WHAT YOU ARE ASKED TO DO ->
In the "Academic career" section of the Alexander Gorodnitsky biography below, list each distinct year that appears, in order of first appearance.

PAGE EXCERPT ->
┌────────

Russian bard and poet (born 1933)

Alexander Moiseevich Gorodnitsky (Note: Александр Моисеевич Городницкий) (born March 20, 1933) is a Soviet and Russian bard and poet.

He is the author of over 60 books, poems, songs, and other literary works. His song "The Atlanteans Hold the Heavens" is the official anthem of the Hermitage Museum and considered as unofficial anthem of Saint Petersburg.

Professionally, he is a geologist and oceanographer. Gorodnitsky is an author of over 250 scientific publications on geophysics and tectonics of ocean bottom.

Asteroid No. 5988 and a pass in the Sayan Mountains were named after Alexander Gorodnitsky.

==Early life==
Gorodnitsky was born on 20 March 1933 in Leningrad to a Russian Jewish family originated from Mogilev. His father, Moisey Afroimovich Gorodnitsky (1908–1986), was an engineer who worked in the printing industry. His mother, Rakhil Moiseevna Gorodnitskaya (1908–1981), in her youth, was a school mathematics teacher, then worked as corrector and editor of sailing directions.

Gorodnitsky survived the Siege of Leningrad during the Second World War. In 1951, he graduated from high school №254 and entered the Faculty of Geophysics of the Leningrad Mining Institute, from which he graduated in 1957 with specialist degree.

== Academic career ==
From 1957 until 1972, Gorodnitsky worked in the All Russian Research Institute of Geology and Mineral Resources of the World Ocean, a research institute for arctic geology. He has participated in many geological expeditions. Gorodnitsky is one of the discoverers of the Igarskoye copper deposit (1962).

Since 1962, he has participated in maritime geophysical expeditions. Gorodnitsky is one of the authors of new ocean's electric field measurement method (1967). In collaboration with V.D. Fedorov and A.N. Paramonov, he discovered the bioelectric effect of phytoplankton (1967). In 1968, he became a Candidate of Sciences (thesis on "The application of magnetometry and electrometry for the ocean bottom exploration").

└────────

RECORDS ->
┌────────

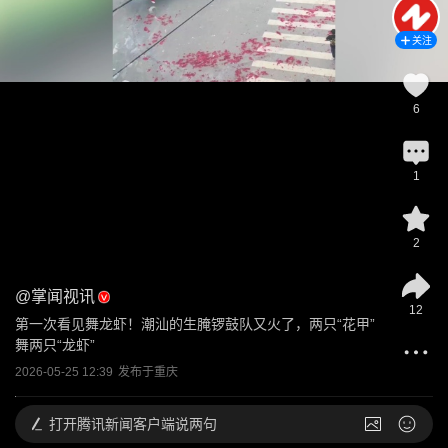
关注
6
1
2
@
掌闻视讯
12
第一次看见舞龙虾！潮汕的生腌锣鼓队又火了，两只“花甲”
舞两只“龙虾”
2026-05-25 12:39
发布于
重庆
打开
腾讯新闻客户端说两句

└────────

WRITTEN SOLUTION ->
1957, 1972, 1962, 1967, 1968